Funding pressures to ease for Gulf banks in 2017: Moody’s

15/03/2017 Argaam

Funding conditions for the GCC banking sector will improve this year, driven by oil price stabilization, large international sovereign debt issuances, and lower credit growth, Moody's Investors Service said in a report on Wednesday.

“Price stabilization between $40 and $60 per barrel will improve oil revenues, supporting government and corporate deposits in the region's banking systems.

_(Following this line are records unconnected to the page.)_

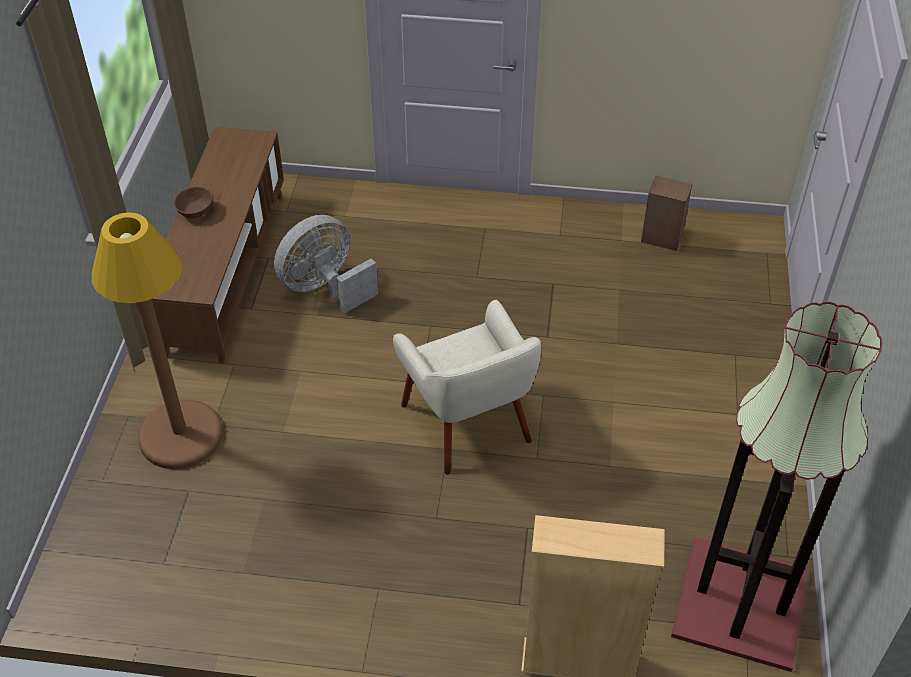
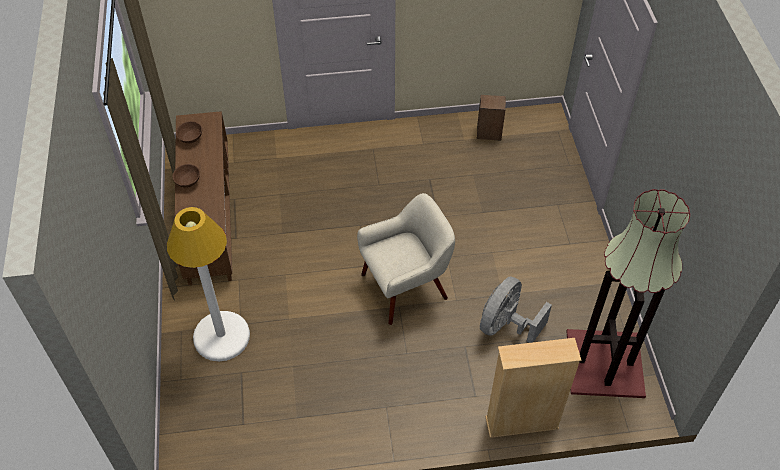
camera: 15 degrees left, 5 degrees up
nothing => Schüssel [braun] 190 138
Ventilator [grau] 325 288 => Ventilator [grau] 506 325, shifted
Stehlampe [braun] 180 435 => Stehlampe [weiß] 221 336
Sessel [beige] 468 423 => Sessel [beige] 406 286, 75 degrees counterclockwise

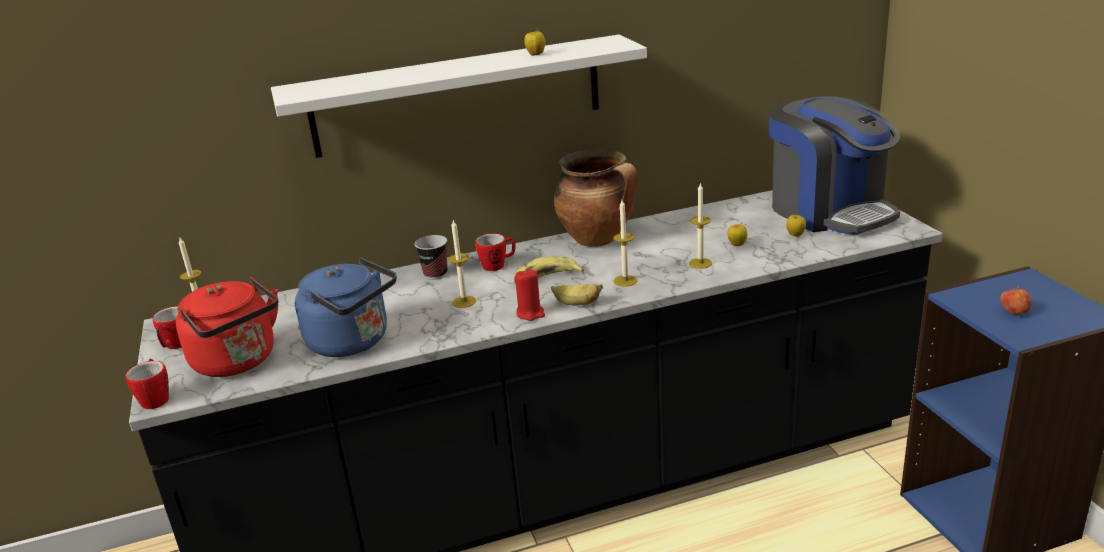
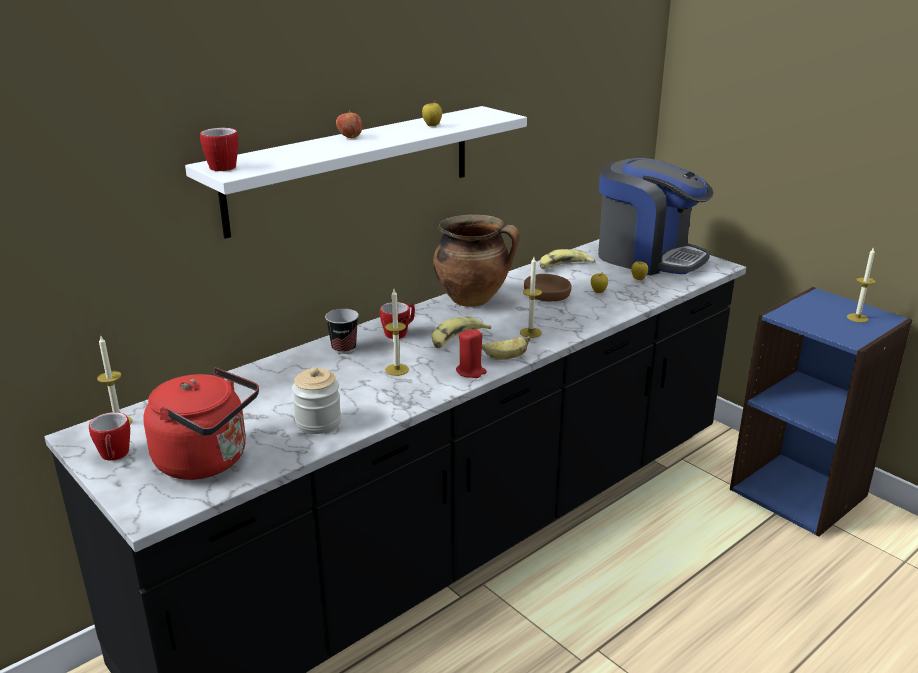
camera: 25 degrees left, 0 degrees up
nothing => Schüssel [braun] 547 294
nothing => Banane 563 266
Henkelbecher 156 398 => Henkelbecher 220 166, shifted
Kerze 700 263 => Kerze 857 318, shifted
Apfel 1013 313 => Apfel 350 137, shifted
Wasserkessel [blau] 353 342 => Vorratsglas 318 422

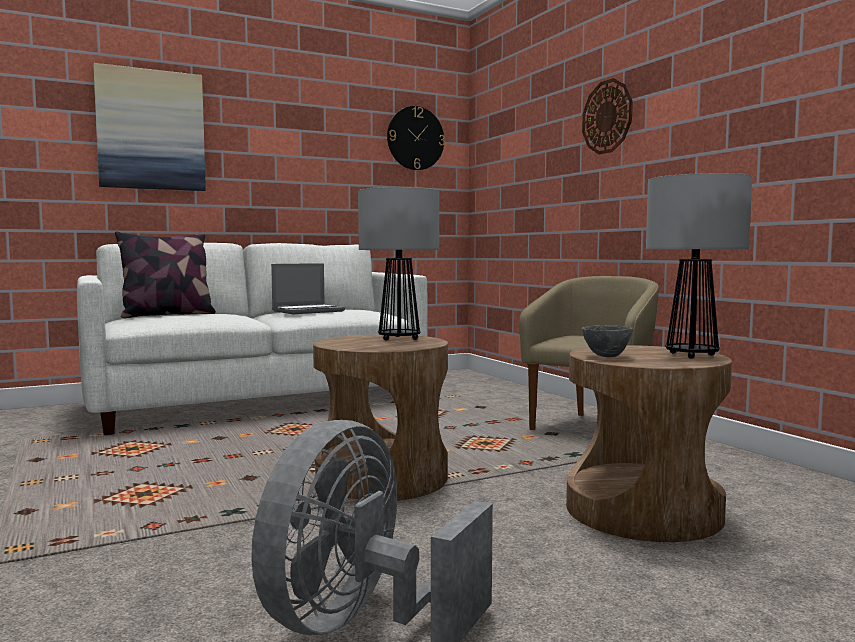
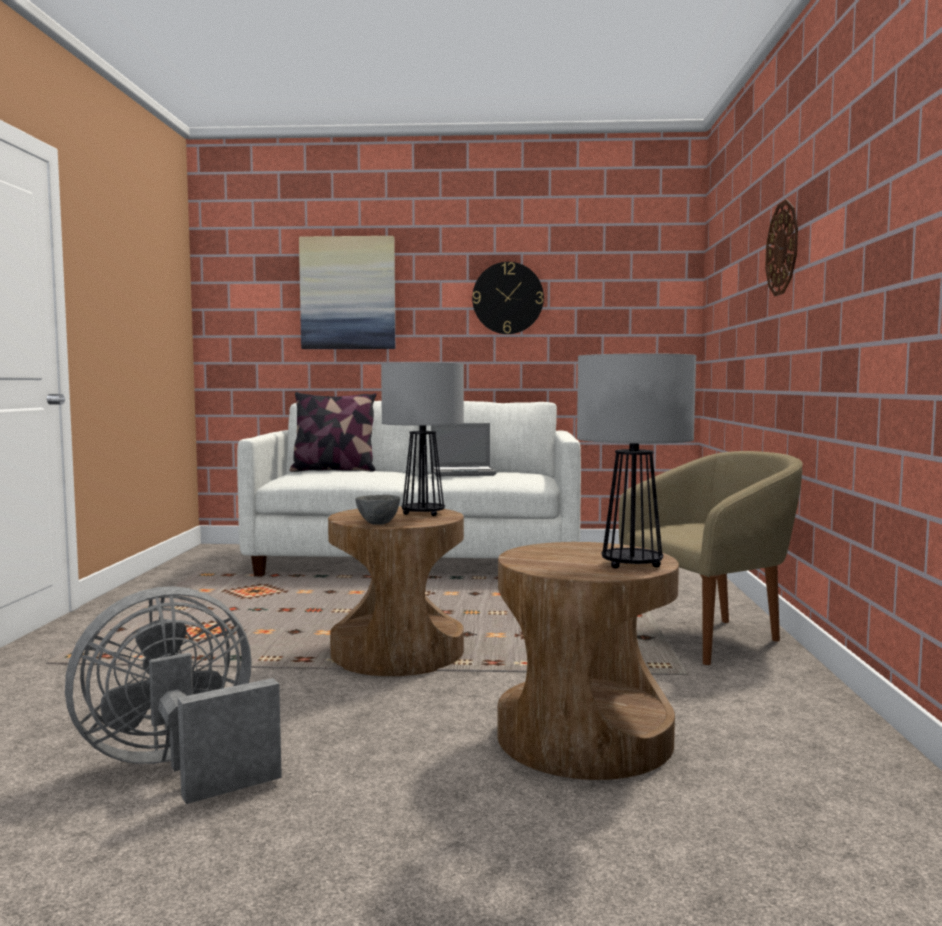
camera: 30 degrees right, 0 degrees up
Wanduhr 415 138 => Wanduhr 507 298, shifted
Schüssel [grau] 607 356 => Schüssel [grau] 378 523, shifted

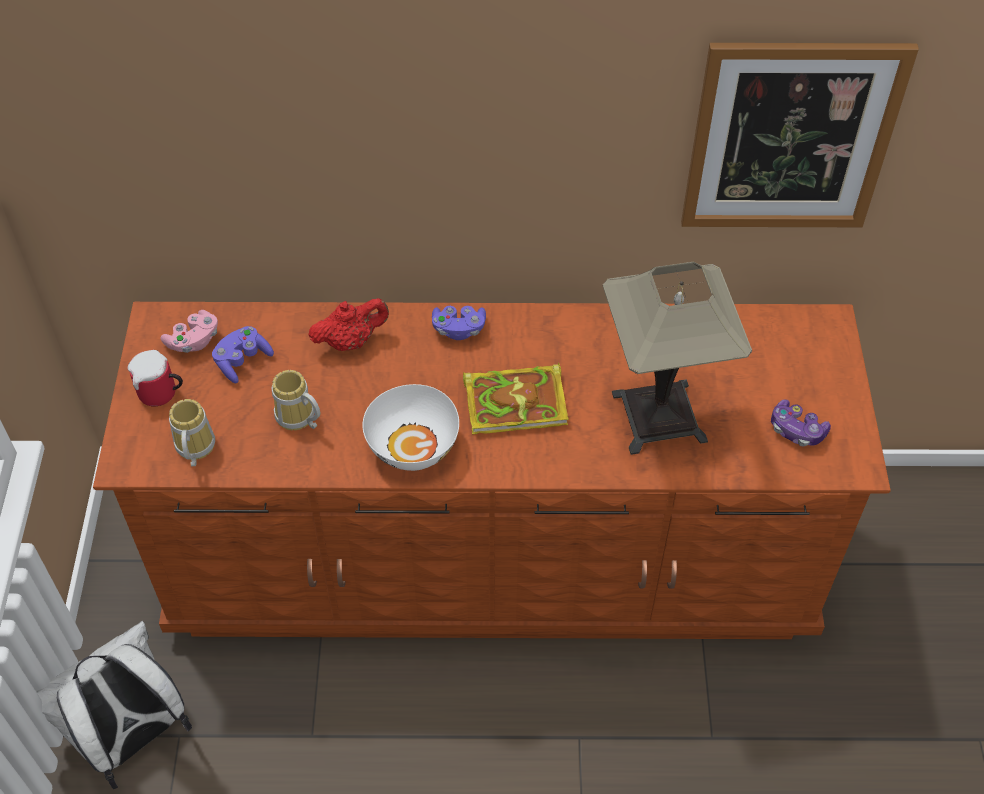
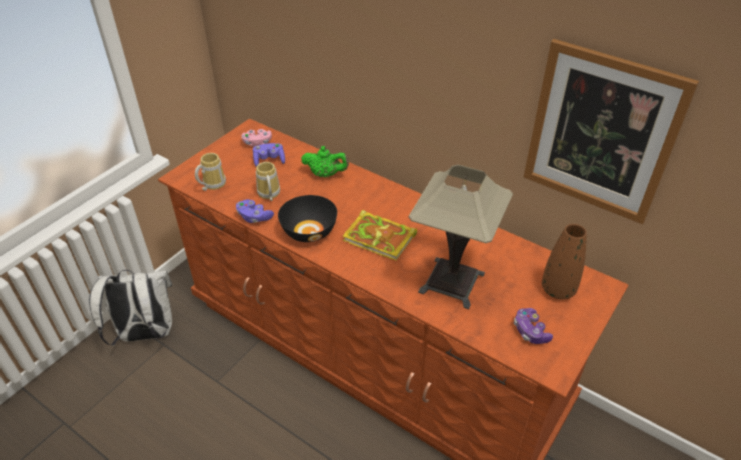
camera: 35 degrees right, 10 degrees down
Henkelbecher 162 394 => nothing
nothing => Vase [braun] 558 290
Gamepad [lila] 458 329 => Gamepad [lila] 254 217, shifted
Teekanne [rot] 351 341 => Teekanne [grün] 325 174
Schüssel [weiß] 412 445 => Schüssel [schwarz] 309 231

International debt issuance will also support deposits,” the rating agency said.

 

Meanwhile, slower economic growth will subdue lending activity and reduce funding pressure for banks.

 

Banks in Oman and Qatar will benefit the most from easing funding conditions, followed by lenders in Saudi Arabia and the United Arab Emirates.

 

Funding pressures are expected to ease in Saudi Arabia after the kingdom paid nearly $28 billion to contractors by the end of 2016, said Mik Kabeya, analyst at Moody's.

 

Saudi banks will maintain high liquidity buffers going forward, he added.

 

Elsewhere in the region, funding conditions in the United Arab Emirates – where the loan-to-deposit ratio stood at 94 percent at June 2016 – are also likely to stabilize.

 

Bahraini and Kuwaiti banks, meanwhile, will continue to have the strongest funding and liquidity profiles in the region, Kabeya added.

 

Kuwait’s banking sector will remain deposit funded and well-cushioned by liquid assets, while Bahraini lenders will maintain one of the strongest funding and liquidity profiles in the region.